→ What the task asks:
Return each of the following lines unchanged and in the same order.

________________________

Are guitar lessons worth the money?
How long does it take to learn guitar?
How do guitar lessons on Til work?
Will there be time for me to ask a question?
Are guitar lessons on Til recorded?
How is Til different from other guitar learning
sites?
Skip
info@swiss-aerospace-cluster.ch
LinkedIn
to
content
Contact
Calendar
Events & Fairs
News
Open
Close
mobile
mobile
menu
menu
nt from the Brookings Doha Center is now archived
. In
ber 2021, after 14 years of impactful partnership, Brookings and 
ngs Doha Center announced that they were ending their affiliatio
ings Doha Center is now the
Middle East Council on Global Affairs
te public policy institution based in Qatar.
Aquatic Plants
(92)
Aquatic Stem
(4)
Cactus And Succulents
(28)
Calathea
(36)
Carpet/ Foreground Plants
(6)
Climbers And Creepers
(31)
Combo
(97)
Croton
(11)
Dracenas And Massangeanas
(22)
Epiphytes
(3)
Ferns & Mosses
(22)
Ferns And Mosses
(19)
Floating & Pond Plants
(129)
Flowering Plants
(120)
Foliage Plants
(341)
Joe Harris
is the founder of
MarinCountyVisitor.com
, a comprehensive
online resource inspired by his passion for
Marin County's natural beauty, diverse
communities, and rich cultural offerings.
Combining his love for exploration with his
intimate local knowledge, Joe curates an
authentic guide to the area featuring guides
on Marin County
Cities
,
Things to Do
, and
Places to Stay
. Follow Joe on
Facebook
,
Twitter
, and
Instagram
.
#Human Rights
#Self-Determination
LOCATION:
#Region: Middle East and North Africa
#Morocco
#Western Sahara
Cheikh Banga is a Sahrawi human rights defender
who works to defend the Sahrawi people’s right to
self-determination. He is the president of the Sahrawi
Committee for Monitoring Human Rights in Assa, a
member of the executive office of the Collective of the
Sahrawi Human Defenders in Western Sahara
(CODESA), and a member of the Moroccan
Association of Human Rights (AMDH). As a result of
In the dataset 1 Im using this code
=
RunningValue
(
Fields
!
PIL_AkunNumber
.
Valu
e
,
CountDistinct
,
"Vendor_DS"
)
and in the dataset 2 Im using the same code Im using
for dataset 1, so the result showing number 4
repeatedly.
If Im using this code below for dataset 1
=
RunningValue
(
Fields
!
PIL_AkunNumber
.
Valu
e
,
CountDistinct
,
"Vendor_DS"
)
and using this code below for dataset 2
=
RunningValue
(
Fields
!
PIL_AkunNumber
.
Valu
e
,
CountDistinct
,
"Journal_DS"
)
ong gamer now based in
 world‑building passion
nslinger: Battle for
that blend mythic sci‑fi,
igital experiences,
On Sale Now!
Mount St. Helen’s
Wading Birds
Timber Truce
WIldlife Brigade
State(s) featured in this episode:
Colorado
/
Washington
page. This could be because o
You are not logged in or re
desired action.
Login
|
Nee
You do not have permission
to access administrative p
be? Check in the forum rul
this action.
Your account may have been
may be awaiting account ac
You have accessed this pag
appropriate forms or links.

________________________

→ Solution:
Are guitar lessons worth the money?
How long does it take to learn guitar?
How do guitar lessons on Til work?
Will there be time for me to ask a question?
Are guitar lessons on Til recorded?
How is Til different from other guitar learning
sites?
Skip
info@swiss-aerospace-cluster.ch
LinkedIn
to
content
Contact
Calendar
Events & Fairs
News
Open
Close
mobile
mobile
menu
menu
nt from the Brookings Doha Center is now archived
. In
ber 2021, after 14 years of impactful partnership, Brookings and 
ngs Doha Center announced that they were ending their affiliatio
ings Doha Center is now the
Middle East Council on Global Affairs
te public policy institution based in Qatar.
Aquatic Plants
(92)
Aquatic Stem
(4)
Cactus And Succulents
(28)
Calathea
(36)
Carpet/ Foreground Plants
(6)
Climbers And Creepers
(31)
Combo
(97)
Croton
(11)
Dracenas And Massangeanas
(22)
Epiphytes
(3)
Ferns & Mosses
(22)
Ferns And Mosses
(19)
Floating & Pond Plants
(129)
Flowering Plants
(120)
Foliage Plants
(341)
Joe Harris
is the founder of
MarinCountyVisitor.com
, a comprehensive
online resource inspired by his passion for
Marin County's natural beauty, diverse
communities, and rich cultural offerings.
Combining his love for exploration with his
intimate local knowledge, Joe curates an
authentic guide to the area featuring guides
on Marin County
Cities
,
Things to Do
, and
Places to Stay
. Follow Joe on
Facebook
,
Twitter
, and
Instagram
.
#Human Rights
#Self-Determination
LOCATION:
#Region: Middle East and North Africa
#Morocco
#Western Sahara
Cheikh Banga is a Sahrawi human rights defender
who works to defend the Sahrawi people’s right to
self-determination. He is the president of the Sahrawi
Committee for Monitoring Human Rights in Assa, a
member of the executive office of the Collective of the
Sahrawi Human Defenders in Western Sahara
(CODESA), and a member of the Moroccan
Association of Human Rights (AMDH). As a result of
In the dataset 1 Im using this code
=
RunningValue
(
Fields
!
PIL_AkunNumber
.
Valu
e
,
CountDistinct
,
"Vendor_DS"
)
and in the dataset 2 Im using the same code Im using
for dataset 1, so the result showing number 4
repeatedly.
If Im using this code below for dataset 1
=
RunningValue
(
Fields
!
PIL_AkunNumber
.
Valu
e
,
CountDistinct
,
"Vendor_DS"
)
and using this code below for dataset 2
=
RunningValue
(
Fields
!
PIL_AkunNumber
.
Valu
e
,
CountDistinct
,
"Journal_DS"
)
ong gamer now based in
 world‑building passion
nslinger: Battle for
that blend mythic sci‑fi,
igital experiences,
On Sale Now!
Mount St. Helen’s
Wading Birds
Timber Truce
WIldlife Brigade
State(s) featured in this episode:
Colorado
/
Washington
page. This could be because o
You are not logged in or re
desired action.
Login
|
Nee
You do not have permission
to access administrative p
be? Check in the forum rul
this action.
Your account may have been
may be awaiting account ac
You have accessed this pag
appropriate forms or links.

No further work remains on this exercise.